Event, Supercomputing Frontiers 2015, VR World

Jack Dongarra: China Isn’t the Emerging HPC Power You Think It Is

Read VR World’s full interview with Prof. Jack Dongarra here. 

Countries around the world, particularly emerging markets, all would love to have a top 100 supercomputer. Being able to have a supercomputer that ranks in the top 100, or even the top 10, would be a national showpiece – a sign of technological might – and would please many of the country’s politicians.

The United States is the world’s dominate high performance computing power, as it has more supercomputers in the top 500 list than any other single country, but China would like to challenge this hegemony. After all, China has the world’s fastest supercomputer, Tianhe-2 , at the National Supercomputer Center at Sun Yat-sen University in Guangzhou.

But in an exclusive interview with VR World, Dr. Jack Dongarra of Oak Ridge National Laboratory and the University of Tennessee, said that China’s HPC stature may be something of a facade. Tianhe-2, while definitely the world’s fastest supercomputer, is somewhat idle and is not being used to its full capacity.

“The real question is: what are they going to use the machine for. I question, at some level, what the Chinese are doing with these big machines,” Dongarra said. “They are are not using the accelerator part of the machine.” [48,000 Intel Xeon Phi 31S1P Accelerator cards].
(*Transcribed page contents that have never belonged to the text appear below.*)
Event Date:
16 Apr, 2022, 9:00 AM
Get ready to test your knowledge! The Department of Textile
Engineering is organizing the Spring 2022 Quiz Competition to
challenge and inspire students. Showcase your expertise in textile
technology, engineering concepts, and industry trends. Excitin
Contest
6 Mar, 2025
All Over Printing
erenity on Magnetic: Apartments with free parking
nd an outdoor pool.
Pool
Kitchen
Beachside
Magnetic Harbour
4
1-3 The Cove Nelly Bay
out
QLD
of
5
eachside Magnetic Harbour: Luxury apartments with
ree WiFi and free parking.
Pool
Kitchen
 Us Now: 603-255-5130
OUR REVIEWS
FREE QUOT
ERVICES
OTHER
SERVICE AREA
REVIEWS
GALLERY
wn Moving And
“I go visit the computing facilities [in China] – and I’m not saying that they are being used for things that are secret – I’m saying that I don’t know what they are being used for,” he continued.

Dongarra explained that part of the reason why Tianhe-2 is more idle than other top supercomputers is because of the funding model China’s government provides. The government paid for the costs to develop and construct the machine, but not for its operational costs which is not the norm in the scientific computing community.

The additional difficulty might be the machine setup China decided to go with. Intel’s (NASDAQ: INTC) Xeon Phi hasn’t proven itself in ease of use when compared to pure CPU code or accelerated code through GPGPU accelerators such as the Nvidia (NASDAQ: NVDA) Tesla or AMD (NASDAQ: AMD) FirePro S Series.

“They have to come up with some mechanism to pay for it,” Dongarra said. “In scientific computing we don’t pay for computing time. It’s not in the culture of how we do business. A situation where people have to pay for computing time limits the computing time being used.”